Cookie time: Reliance Consumer Products Limited will bring Sri Lanka’s popular Maliban biscuits to India as part of a strategic partnership. RCPL’s foray into the biscuits space will pit it against Britannia, Parle, and ITC.
THE DAILY DIGIT
21
The number of judges for every one million people in India. Indian courts, which had over 50 million pending cases in 2022, need at least 50 judges per million. (The Indian Express, NDTV)
FWIW
A woof and a beep: You’ve heard of dogs eating kids’ homework, but have you heard of dogs gnawing on… Apple AirTags? Well, it’s a thing. Apple’s tracker is handy in locating lost or misplaced items, but some pet owners are using them on dog collars. Much to their chagrin, floofs have been known to nibble on these devices either out of boredom or curiosity. The trick is to make dogs vomit or poop the AirTags out.
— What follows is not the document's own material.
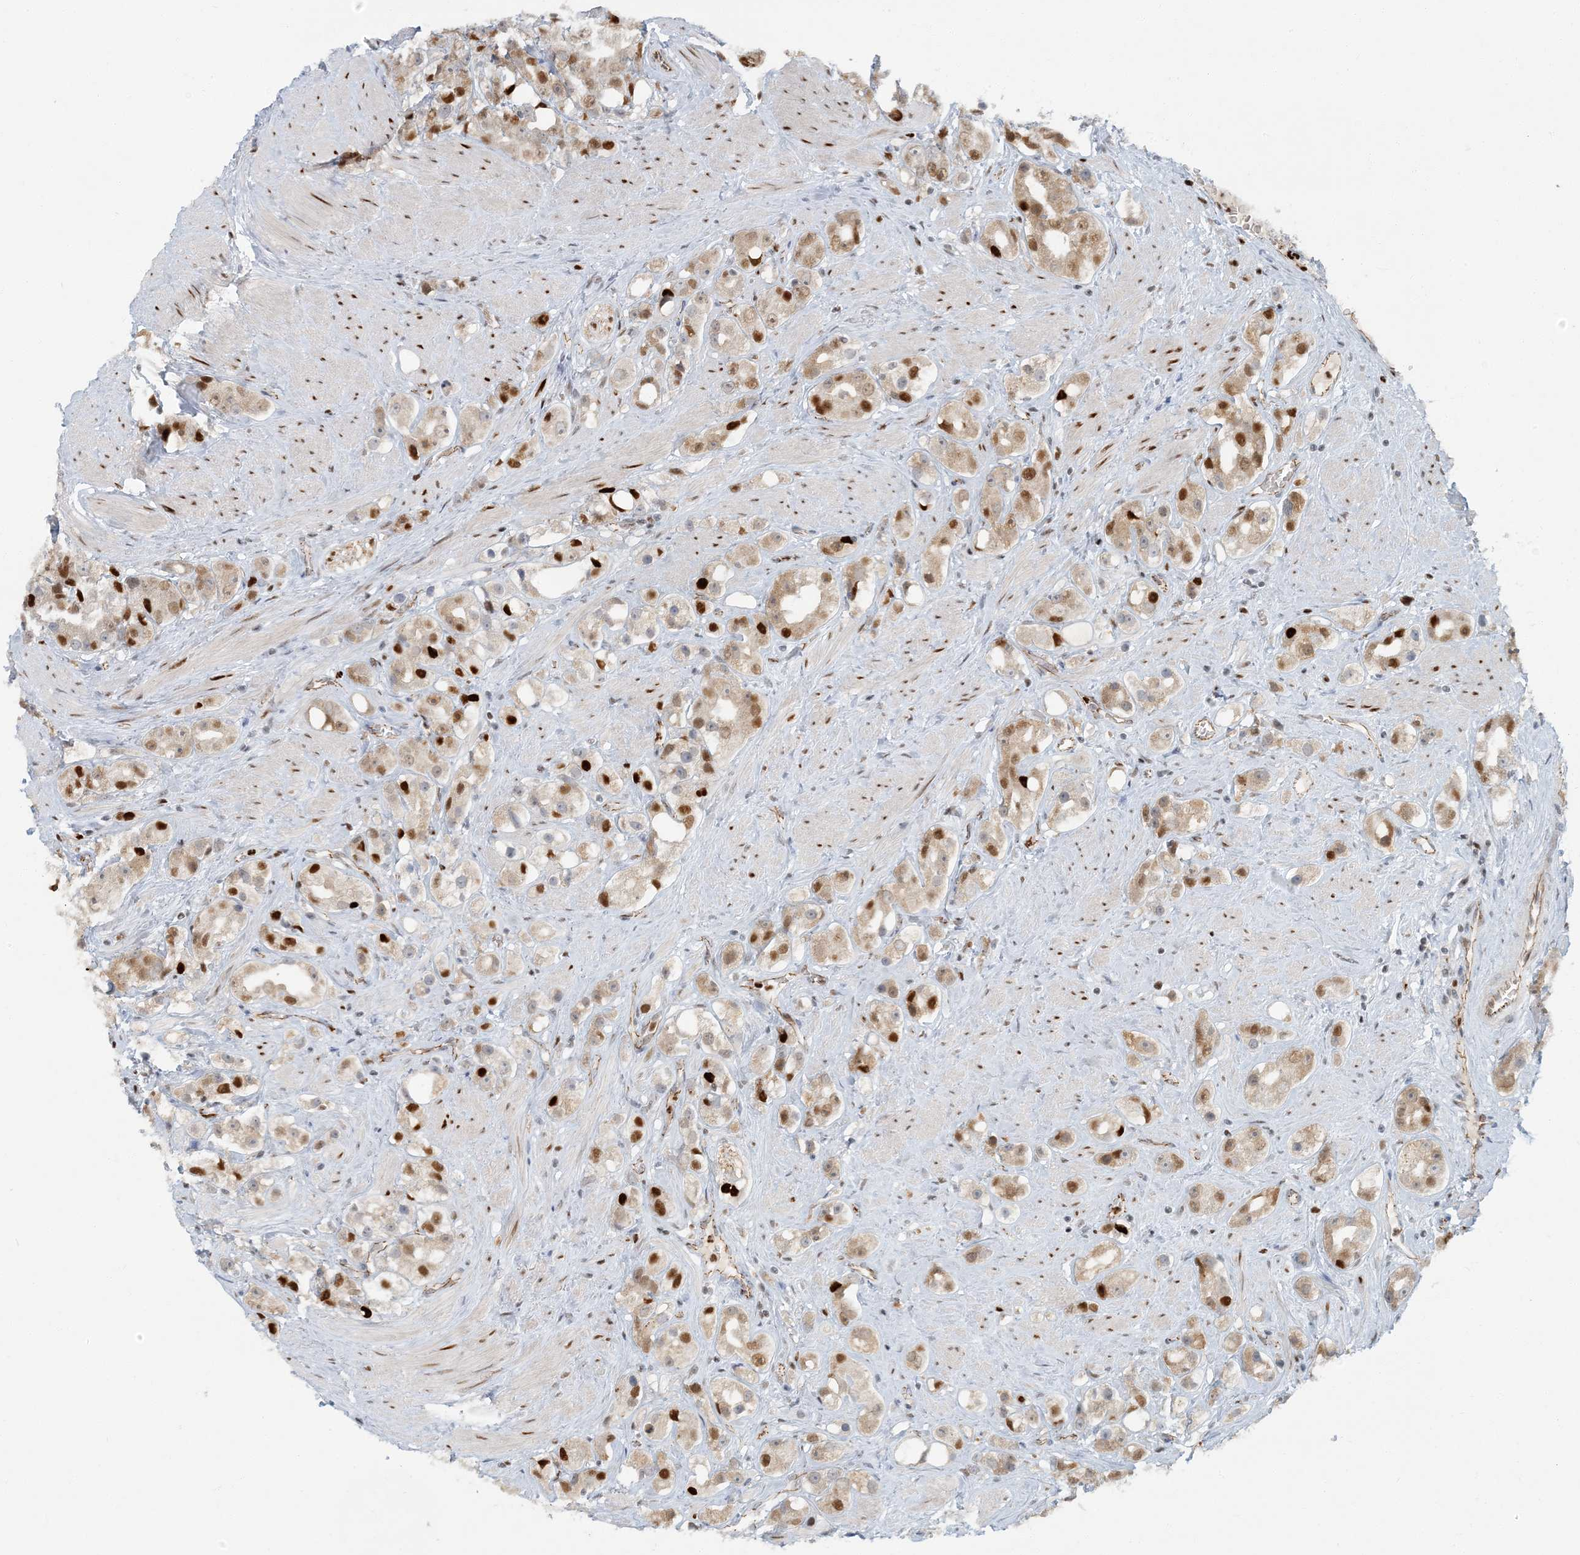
{"staining": {"intensity": "strong", "quantity": "25%-75%", "location": "nuclear"}, "tissue": "prostate cancer", "cell_type": "Tumor cells", "image_type": "cancer", "snomed": [{"axis": "morphology", "description": "Adenocarcinoma, NOS"}, {"axis": "topography", "description": "Prostate"}], "caption": "Adenocarcinoma (prostate) stained with DAB (3,3'-diaminobenzidine) immunohistochemistry demonstrates high levels of strong nuclear staining in approximately 25%-75% of tumor cells. The staining was performed using DAB (3,3'-diaminobenzidine), with brown indicating positive protein expression. Nuclei are stained blue with hematoxylin.", "gene": "AK9", "patient": {"sex": "male", "age": 79}}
If you’ve appended an AirTag on your pet’s collar, we request you to keep a very, very close watch.
Safe, not sorry: Countries such as India should take a page out of Thailand’s sex-positive book. In the run-up to Valentine’s Day, the southeast Asian country is planning to distribute 95 million free condoms to those who hold universal healthcare cards. These ‘gold card holders’ will be eligible to receive 10 condoms per week for a year from primary care units and pharmacies. Government spokesperson Rachada Dhnadirek says the move will help promote safe sex and public health as a whole. We agree.
Penny wise pound foolish: Elon Musk’s Twitter has gone the whole nine yards to recoup pennies in the form of selling furniture and even USB dongles and keyboards. It doesn’t, however, seem to be concerned about recovering the laptops of former employees. This matters because these corporate laptops are MacBooks, whose refurbished versions can go up to $1,000. Why is Musk prioritising the return of company-issued phones, chargers, badges, et al over gold standard laptops? As with most things the man does, we’ll never understand.